Extract -
Minister refutes charge
J&K Agriculture Minister Ghulam Hassan Mir has rejected the contents of the Army report suggesting he was given Rs 1.19 crore to engineer a change of government in the state. “These allegations are false, baseless and far from truth. I have always worked for a stable government in Jammu and Kashmir,” claimed Mir.

Jammu/Srinagar/Rajouri, Sept 20
The ruling National Conference today sought to target the Army by blaming it for undermining democracy after a media report alleged former Army Chief General VK Singh (retd) had set up a unit to dislodge the Omar Abdullah government in 2010.

The party demanded a judicial or a CBI probe into the role played by the Army in an attempt to topple the state government. Chief Minister Omar Abdullah’s two confidants — Jammu provincial president Devinder Singh Rana in Rajouri and his Kashmir counterpart Nasir Aslam Wani in Srinagar — along with his uncle and party’s additional general secretary Sheikh Mustafa Kamal in Jammu launched a combined onslaught on the Army.

Rana and Wani said the party had taken a “serious view” of the media report that alleged that an Army unit misused secret funds during General VK Singh’s (retd) tenure and demanded a time-bound inquiry to bring out the truth. They also sought to make the probe report public.

The Jammu provincial president further demanded “punishment” for those found guilty. “We demand a judicial probe under a sitting judge of the Supreme Court or at least by the CBI,” asserted Wani.

He said all those “involved overtly or covertly” be made public and punished.

Referring to the situation, particularly in the Valley, in the summer of 2010, Wani said “these protests that spiralled vindicate our stand that the entire 2010 could also have been orchestrated”.

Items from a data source
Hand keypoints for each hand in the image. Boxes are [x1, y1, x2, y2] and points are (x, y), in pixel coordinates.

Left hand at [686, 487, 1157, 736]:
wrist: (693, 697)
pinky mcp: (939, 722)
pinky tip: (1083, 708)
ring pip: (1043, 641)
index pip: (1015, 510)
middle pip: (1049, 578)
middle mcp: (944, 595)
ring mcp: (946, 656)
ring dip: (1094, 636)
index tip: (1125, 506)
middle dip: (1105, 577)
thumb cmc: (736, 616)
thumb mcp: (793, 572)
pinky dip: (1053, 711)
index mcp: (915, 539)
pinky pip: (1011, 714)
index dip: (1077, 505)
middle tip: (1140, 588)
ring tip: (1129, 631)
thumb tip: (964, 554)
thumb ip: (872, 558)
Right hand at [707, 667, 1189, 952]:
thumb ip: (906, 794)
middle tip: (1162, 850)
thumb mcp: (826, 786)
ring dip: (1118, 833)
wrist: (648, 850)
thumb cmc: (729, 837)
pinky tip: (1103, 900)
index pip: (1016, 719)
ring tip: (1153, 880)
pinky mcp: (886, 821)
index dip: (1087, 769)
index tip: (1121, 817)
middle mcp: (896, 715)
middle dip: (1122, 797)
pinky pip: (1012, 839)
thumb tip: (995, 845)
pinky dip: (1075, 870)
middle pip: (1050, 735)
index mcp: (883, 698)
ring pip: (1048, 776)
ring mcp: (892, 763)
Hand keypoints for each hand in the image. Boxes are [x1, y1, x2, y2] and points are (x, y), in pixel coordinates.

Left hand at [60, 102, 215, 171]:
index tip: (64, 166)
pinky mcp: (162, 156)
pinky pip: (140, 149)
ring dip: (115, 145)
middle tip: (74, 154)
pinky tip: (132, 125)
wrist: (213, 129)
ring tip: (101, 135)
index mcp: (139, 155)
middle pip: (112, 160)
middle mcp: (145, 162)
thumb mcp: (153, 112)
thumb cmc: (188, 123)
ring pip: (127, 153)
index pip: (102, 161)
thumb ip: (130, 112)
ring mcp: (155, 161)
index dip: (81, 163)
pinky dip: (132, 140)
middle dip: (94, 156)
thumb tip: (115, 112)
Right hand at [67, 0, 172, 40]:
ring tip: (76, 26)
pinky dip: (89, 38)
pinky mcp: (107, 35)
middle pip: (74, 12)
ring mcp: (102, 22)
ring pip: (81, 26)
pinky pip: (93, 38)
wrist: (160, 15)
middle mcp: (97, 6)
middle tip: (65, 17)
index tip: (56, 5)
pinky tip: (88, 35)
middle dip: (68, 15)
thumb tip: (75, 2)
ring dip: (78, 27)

Description of the task - Rewrite the stretch of the news report from "The party demanded" through "on the Army.", putting "joint attack" in place of "combined onslaught".

Task response -
The party demanded a judicial or a CBI probe into the role played by the Army in an attempt to topple the state government. Chief Minister Omar Abdullah’s two confidants — Jammu provincial president Devinder Singh Rana in Rajouri and his Kashmir counterpart Nasir Aslam Wani in Srinagar — along with his uncle and party’s additional general secretary Sheikh Mustafa Kamal in Jammu launched a joint attack on the Army.